How can I use session but avoid these delays? Does anyone know of a fix?
If there's not a fix, I guess we'll have to bypass session & use cookies directly (session uses cookies).
As Gats mentioned, the problem is that ASP.NET locks session so each request for the same session must run in serial.
The annoying part is if I ran all 5 requests in serial (from the example), it'd take ~40ms. With ASP.NET's locking it's over 1000ms. It seems like ASP.NET says, "If session is in use, then sleep for 500ms & try again."
If you use StateServer or SqlServer instead of InProc, it won't help - ASP.NET still locks session.
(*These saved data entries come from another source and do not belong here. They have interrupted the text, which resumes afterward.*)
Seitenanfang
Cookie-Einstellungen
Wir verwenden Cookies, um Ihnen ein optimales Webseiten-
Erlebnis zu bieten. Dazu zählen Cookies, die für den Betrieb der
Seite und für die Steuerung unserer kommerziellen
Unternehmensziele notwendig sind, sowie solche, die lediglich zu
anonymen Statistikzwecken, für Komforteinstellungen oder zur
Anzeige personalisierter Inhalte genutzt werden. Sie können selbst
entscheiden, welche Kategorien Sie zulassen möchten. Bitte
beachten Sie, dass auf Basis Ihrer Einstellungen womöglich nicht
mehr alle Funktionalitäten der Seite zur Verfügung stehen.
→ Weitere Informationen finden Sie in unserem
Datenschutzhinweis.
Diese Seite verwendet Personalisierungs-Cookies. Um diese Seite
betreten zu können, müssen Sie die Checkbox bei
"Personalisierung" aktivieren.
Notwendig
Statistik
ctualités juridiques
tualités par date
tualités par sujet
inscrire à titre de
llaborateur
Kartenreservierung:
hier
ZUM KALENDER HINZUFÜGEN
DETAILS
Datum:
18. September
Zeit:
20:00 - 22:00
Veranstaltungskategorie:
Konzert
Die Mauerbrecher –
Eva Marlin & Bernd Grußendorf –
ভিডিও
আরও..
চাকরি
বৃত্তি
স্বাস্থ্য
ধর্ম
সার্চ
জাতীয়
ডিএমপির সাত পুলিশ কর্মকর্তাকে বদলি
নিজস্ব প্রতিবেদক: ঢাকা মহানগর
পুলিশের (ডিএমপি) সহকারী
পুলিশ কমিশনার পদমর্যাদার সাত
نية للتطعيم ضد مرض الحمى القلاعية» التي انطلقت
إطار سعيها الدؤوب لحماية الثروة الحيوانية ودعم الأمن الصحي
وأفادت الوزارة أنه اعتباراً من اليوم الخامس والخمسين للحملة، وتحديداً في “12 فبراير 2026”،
There are a few different fixes. We ended up using the first one.
Cookies are sent in the header of every request, so you should keep it light & avoid sensitive info. That being said, session uses cookies by default to remember who is who by storing a ASPNET_SessionId string. All I needed is that id, so there's no reason to endure ASP.NET's session locking when it's just a wrapper around an id in a cookie.
So we avoid session completely & store a guid in the cookie instead. Cookies don't lock, so the delays are fixed.
You can use session, but avoid the locks on certain requests by making session read-only.
For MVC 3 applications, use this attribute on your controller to make session read-only (it doesn't work on a specific action):
[SessionState(SessionStateBehavior.ReadOnly)]
You can also disable session through MVC routing, but it's a bit complicated.
For WebForms, you can disable session for certain aspx pages.